_Exercise:_ Skip the pictures. Set down, word for word, the lines from the start of the material up to and including the line with "right shoulder: (176, 296)".

§

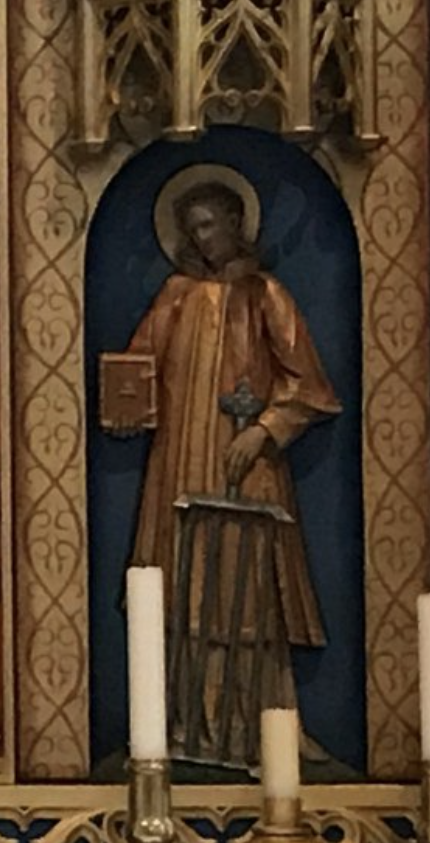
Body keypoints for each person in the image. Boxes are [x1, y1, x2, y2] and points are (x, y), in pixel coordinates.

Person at [103, 171, 340, 758]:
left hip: (244, 462)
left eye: (210, 224)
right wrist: (126, 409)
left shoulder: (266, 296)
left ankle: (266, 729)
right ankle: (188, 722)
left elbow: (308, 386)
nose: (203, 238)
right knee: (185, 586)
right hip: (180, 462)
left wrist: (264, 430)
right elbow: (137, 369)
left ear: (237, 224)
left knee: (248, 588)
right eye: (193, 229)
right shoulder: (176, 296)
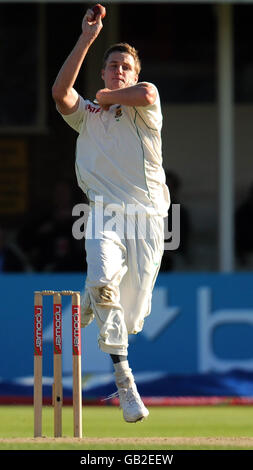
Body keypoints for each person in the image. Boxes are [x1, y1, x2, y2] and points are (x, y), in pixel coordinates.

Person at [52, 6, 170, 423]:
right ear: (101, 72)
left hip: (149, 217)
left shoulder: (142, 106)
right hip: (102, 212)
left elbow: (147, 93)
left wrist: (109, 97)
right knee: (104, 281)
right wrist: (87, 39)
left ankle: (91, 298)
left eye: (125, 67)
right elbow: (61, 94)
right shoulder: (88, 116)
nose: (119, 71)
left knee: (133, 315)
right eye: (112, 66)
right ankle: (124, 380)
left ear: (133, 74)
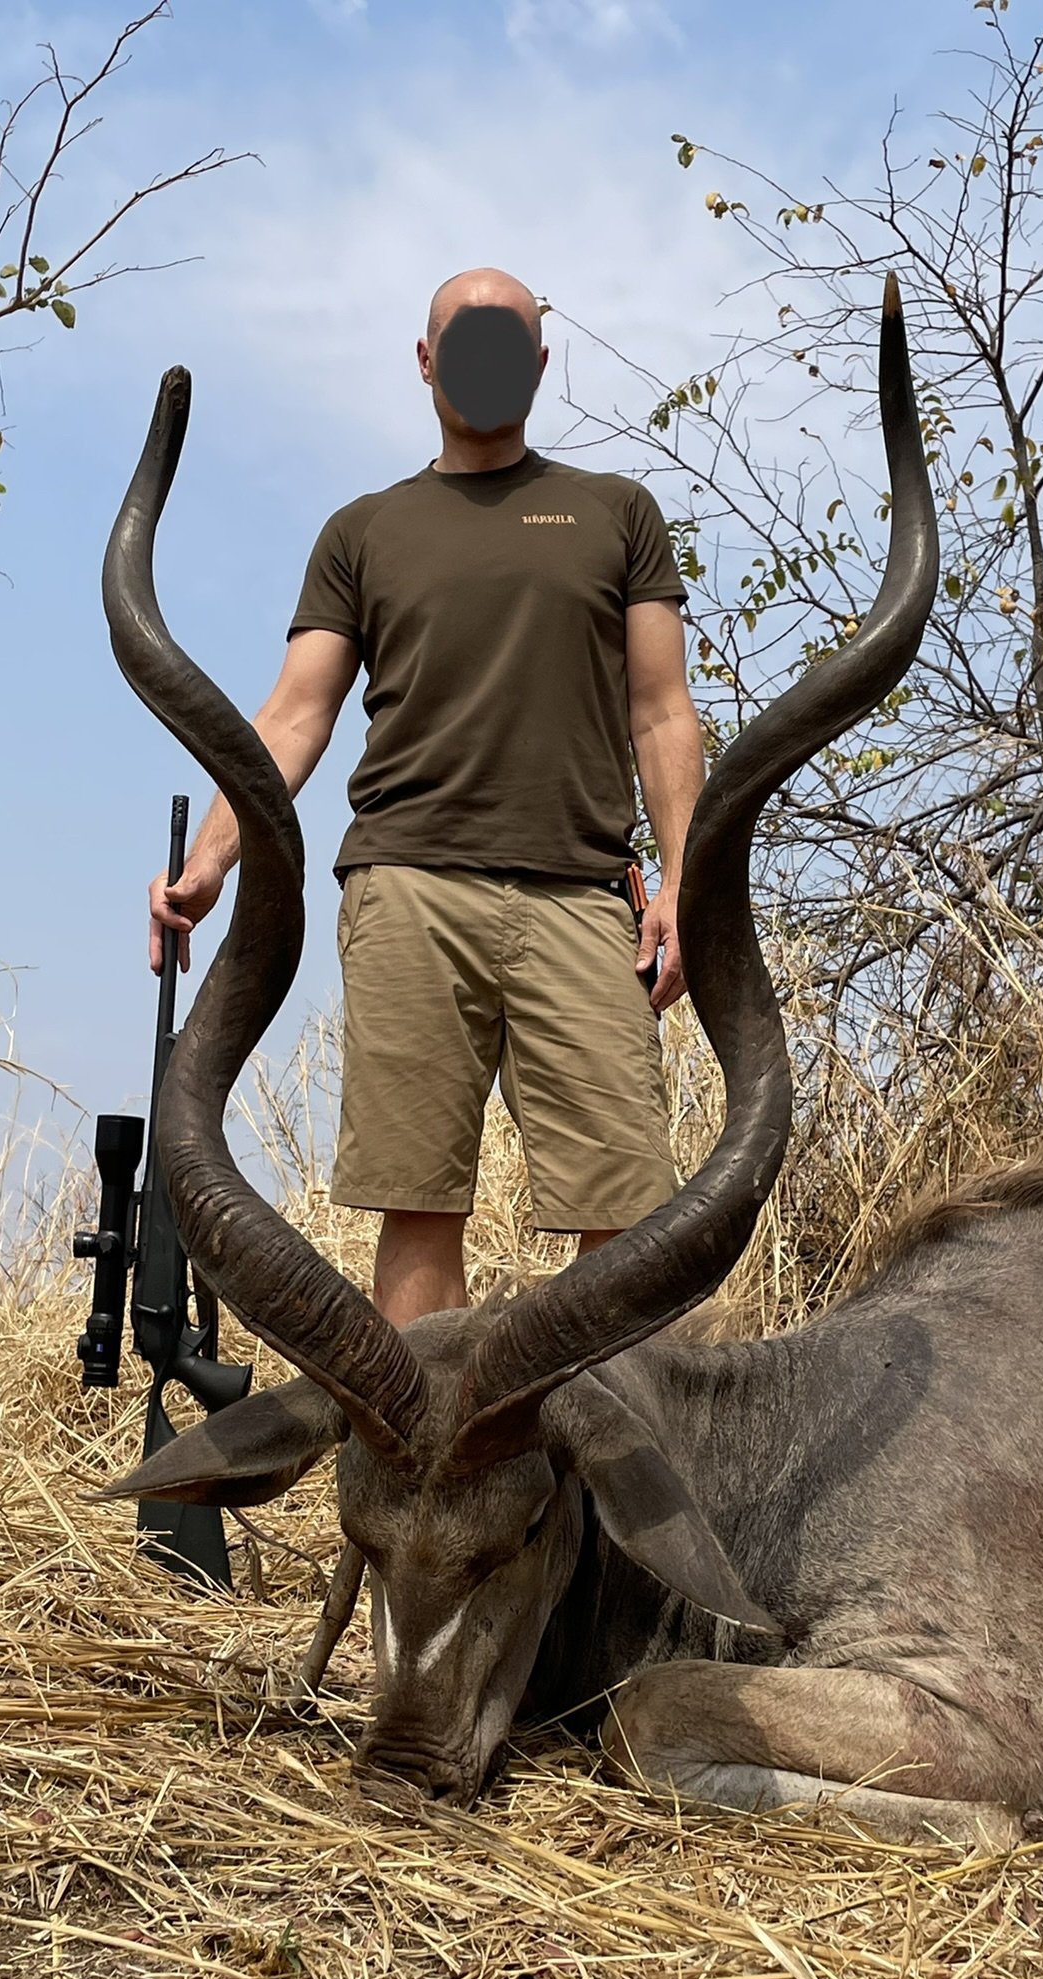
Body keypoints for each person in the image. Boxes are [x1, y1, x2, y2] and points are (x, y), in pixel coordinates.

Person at [148, 266, 705, 1327]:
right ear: (422, 361)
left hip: (583, 898)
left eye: (508, 344)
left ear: (538, 367)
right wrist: (212, 855)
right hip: (406, 888)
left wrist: (685, 882)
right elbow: (293, 716)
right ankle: (430, 1481)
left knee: (627, 1208)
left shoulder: (614, 512)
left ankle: (600, 1487)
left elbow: (662, 711)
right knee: (414, 1204)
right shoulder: (363, 530)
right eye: (463, 342)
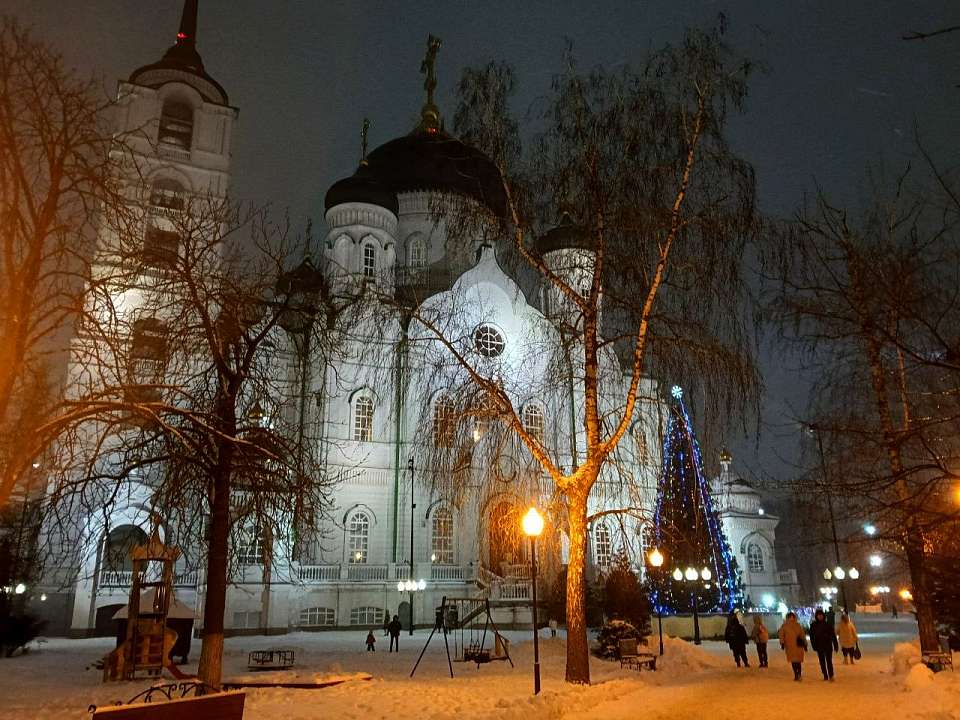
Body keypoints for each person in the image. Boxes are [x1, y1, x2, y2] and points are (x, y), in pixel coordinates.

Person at [809, 608, 839, 681]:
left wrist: (835, 645)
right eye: (818, 615)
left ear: (823, 616)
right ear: (816, 616)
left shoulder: (828, 624)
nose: (820, 617)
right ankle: (825, 674)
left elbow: (833, 635)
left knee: (829, 661)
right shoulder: (813, 625)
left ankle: (831, 675)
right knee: (822, 661)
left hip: (828, 645)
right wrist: (814, 645)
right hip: (819, 646)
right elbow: (812, 637)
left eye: (821, 615)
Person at [777, 612, 807, 681]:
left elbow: (802, 635)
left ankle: (798, 674)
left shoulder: (797, 625)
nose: (791, 618)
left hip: (798, 645)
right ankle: (796, 674)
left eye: (792, 617)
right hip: (790, 645)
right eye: (790, 617)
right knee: (794, 661)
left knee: (798, 661)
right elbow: (781, 635)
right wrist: (782, 643)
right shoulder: (785, 626)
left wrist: (805, 643)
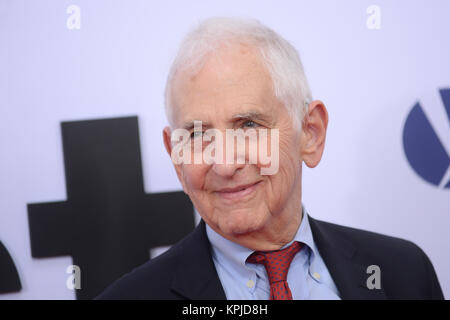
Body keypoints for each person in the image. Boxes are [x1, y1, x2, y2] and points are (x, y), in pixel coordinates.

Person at [97, 17, 444, 300]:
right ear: (176, 155)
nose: (225, 164)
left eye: (248, 125)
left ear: (310, 133)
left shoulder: (404, 272)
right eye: (198, 135)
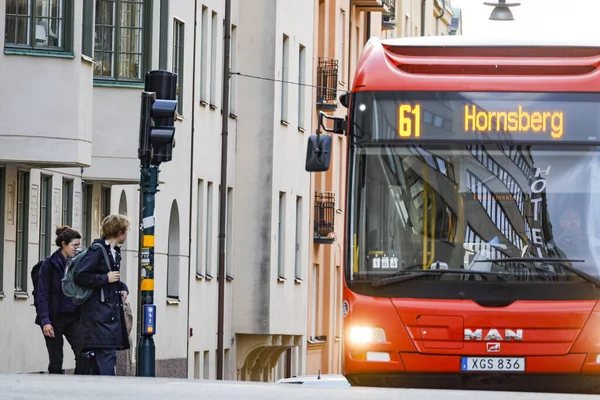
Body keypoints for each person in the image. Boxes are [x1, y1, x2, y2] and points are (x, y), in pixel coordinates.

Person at [74, 214, 131, 375]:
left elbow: (110, 279)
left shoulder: (113, 251)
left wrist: (123, 287)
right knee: (106, 356)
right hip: (99, 315)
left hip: (107, 314)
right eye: (126, 231)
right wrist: (105, 278)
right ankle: (108, 391)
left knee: (104, 357)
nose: (127, 234)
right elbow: (81, 275)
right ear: (119, 232)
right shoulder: (97, 250)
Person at [35, 226, 86, 374]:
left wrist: (122, 286)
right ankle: (54, 391)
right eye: (74, 245)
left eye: (78, 246)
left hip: (74, 317)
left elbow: (93, 278)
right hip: (53, 318)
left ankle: (79, 388)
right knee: (56, 359)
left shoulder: (79, 262)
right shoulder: (49, 265)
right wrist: (45, 321)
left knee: (83, 354)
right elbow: (42, 293)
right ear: (64, 244)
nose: (77, 249)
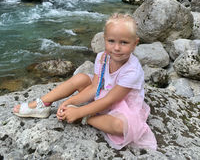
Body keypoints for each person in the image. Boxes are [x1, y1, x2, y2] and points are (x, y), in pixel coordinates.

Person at [13, 13, 157, 150]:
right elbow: (95, 87)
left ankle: (86, 119)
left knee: (121, 126)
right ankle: (43, 103)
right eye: (111, 41)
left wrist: (80, 112)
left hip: (120, 104)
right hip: (101, 94)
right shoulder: (103, 57)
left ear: (135, 43)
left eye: (124, 42)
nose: (117, 48)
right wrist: (69, 102)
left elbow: (109, 101)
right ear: (105, 39)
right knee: (81, 78)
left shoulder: (132, 71)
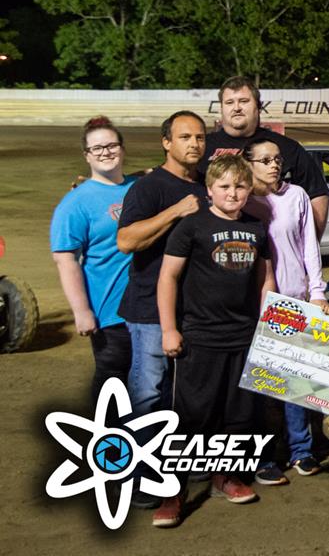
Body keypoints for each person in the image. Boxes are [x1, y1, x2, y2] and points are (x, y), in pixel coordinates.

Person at [153, 155, 275, 528]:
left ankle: (226, 477)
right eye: (224, 187)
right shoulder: (191, 227)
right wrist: (169, 329)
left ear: (249, 189)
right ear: (209, 191)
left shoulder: (257, 229)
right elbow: (168, 279)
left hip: (243, 338)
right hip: (199, 338)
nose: (233, 193)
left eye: (240, 186)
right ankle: (172, 490)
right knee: (192, 417)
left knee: (237, 417)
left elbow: (265, 281)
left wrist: (266, 325)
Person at [242, 137, 329, 483]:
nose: (273, 165)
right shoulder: (240, 199)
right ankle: (263, 456)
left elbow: (310, 247)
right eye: (264, 160)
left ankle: (301, 450)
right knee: (260, 385)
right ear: (248, 164)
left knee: (294, 380)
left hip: (293, 300)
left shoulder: (297, 197)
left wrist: (317, 291)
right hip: (253, 303)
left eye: (276, 159)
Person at [117, 111, 208, 419]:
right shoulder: (149, 187)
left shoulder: (208, 185)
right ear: (167, 143)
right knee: (147, 394)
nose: (194, 143)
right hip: (149, 310)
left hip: (195, 310)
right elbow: (126, 241)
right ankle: (136, 465)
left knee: (183, 394)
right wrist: (175, 211)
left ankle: (172, 462)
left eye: (199, 137)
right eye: (185, 137)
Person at [50, 116, 136, 403]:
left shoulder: (141, 188)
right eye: (97, 148)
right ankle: (106, 445)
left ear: (122, 149)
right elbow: (65, 259)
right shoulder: (75, 203)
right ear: (87, 155)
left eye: (111, 145)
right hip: (108, 311)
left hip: (148, 309)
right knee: (113, 385)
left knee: (148, 387)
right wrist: (81, 311)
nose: (105, 152)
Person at [200, 76, 329, 238]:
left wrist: (310, 240)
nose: (237, 108)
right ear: (221, 108)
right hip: (215, 240)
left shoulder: (286, 147)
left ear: (259, 107)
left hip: (274, 245)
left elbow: (317, 192)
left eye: (244, 101)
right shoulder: (204, 146)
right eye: (229, 103)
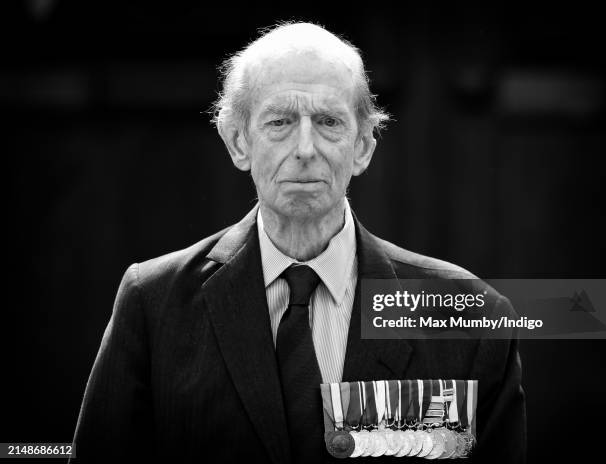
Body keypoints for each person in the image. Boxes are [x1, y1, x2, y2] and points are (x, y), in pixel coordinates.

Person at [71, 22, 525, 463]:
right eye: (280, 121)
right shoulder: (154, 304)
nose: (305, 147)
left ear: (363, 146)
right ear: (237, 142)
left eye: (328, 121)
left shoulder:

§

_Your response:_
Body keypoints for each person in the image. Boxes are [x1, y1, x2, y2] and points are (x, y), in pixel coordinates.

Person at [103, 171, 340, 758]:
left hip: (244, 462)
left eye: (210, 224)
right wrist: (126, 409)
left shoulder: (266, 296)
left ankle: (266, 729)
right ankle: (188, 722)
left elbow: (308, 386)
nose: (203, 238)
right knee: (185, 586)
right hip: (180, 462)
left wrist: (264, 430)
right elbow: (137, 369)
left ear: (237, 224)
left knee: (248, 588)
right eye: (193, 229)
right shoulder: (176, 296)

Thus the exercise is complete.